- TASK STATEMENT: The pictures are to be dropped, and the records below are to be restated word for word.
********************
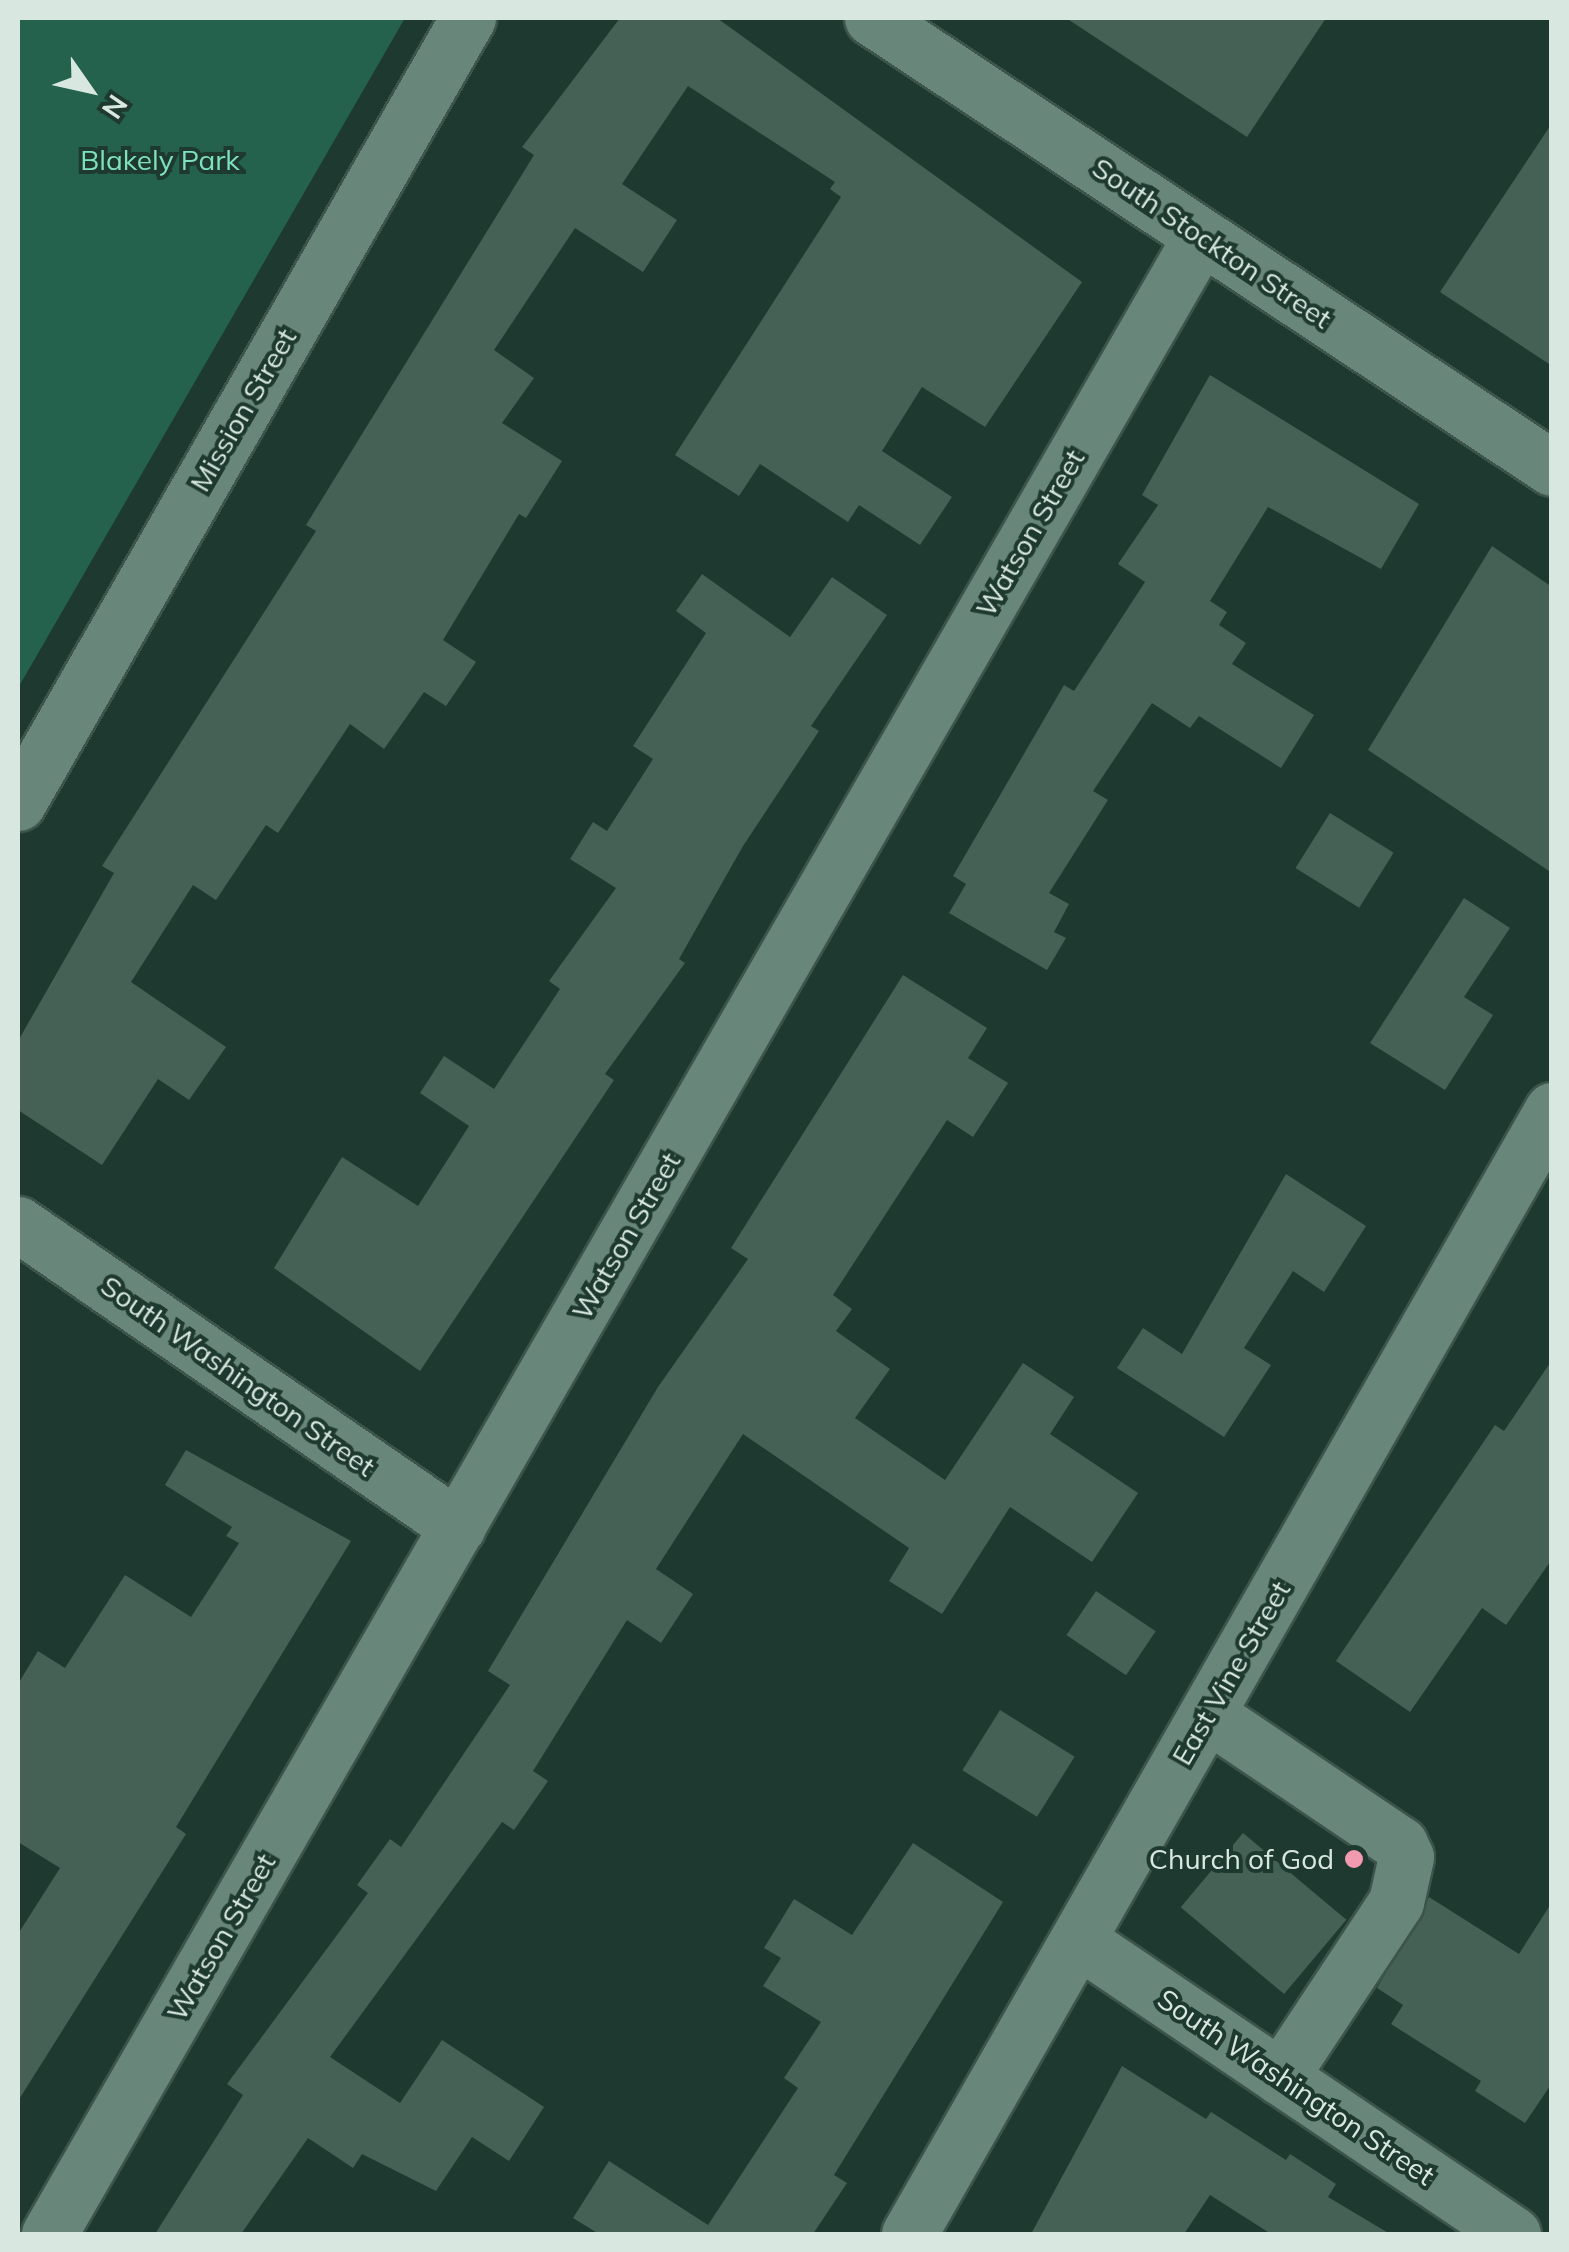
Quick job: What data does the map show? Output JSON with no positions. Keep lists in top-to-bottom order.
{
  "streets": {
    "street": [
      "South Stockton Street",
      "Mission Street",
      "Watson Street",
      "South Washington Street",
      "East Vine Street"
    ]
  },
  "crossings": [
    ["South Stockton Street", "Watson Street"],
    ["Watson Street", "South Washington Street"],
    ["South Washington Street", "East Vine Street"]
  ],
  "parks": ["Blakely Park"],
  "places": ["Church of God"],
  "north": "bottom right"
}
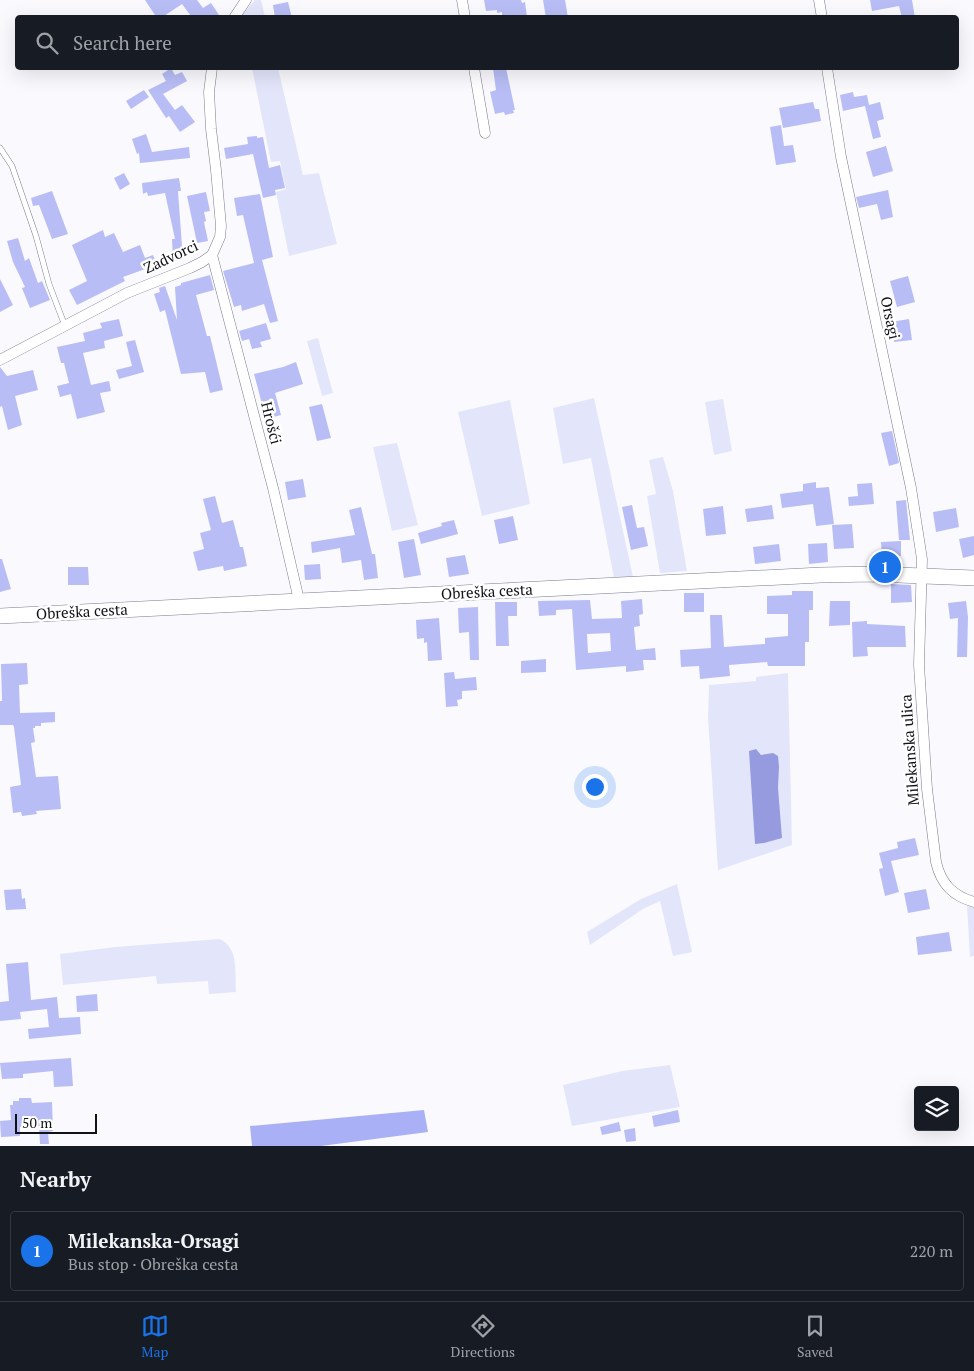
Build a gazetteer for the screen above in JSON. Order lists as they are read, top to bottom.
********************
- ANSWER BELOW:
Quick job: What data does the map show? Output JSON with no positions. Keep lists in top-to-bottom order.
{
  "streets": {
    "street": [
      "South Stockton Street",
      "Mission Street",
      "Watson Street",
      "South Washington Street",
      "East Vine Street"
    ]
  },
  "crossings": [
    ["South Stockton Street", "Watson Street"],
    ["Watson Street", "South Washington Street"],
    ["South Washington Street", "East Vine Street"]
  ],
  "parks": ["Blakely Park"],
  "places": ["Church of God"],
  "north": "bottom right"
}
Build a gazetteer for the screen above in JSON. Order lists as they are read, top to bottom.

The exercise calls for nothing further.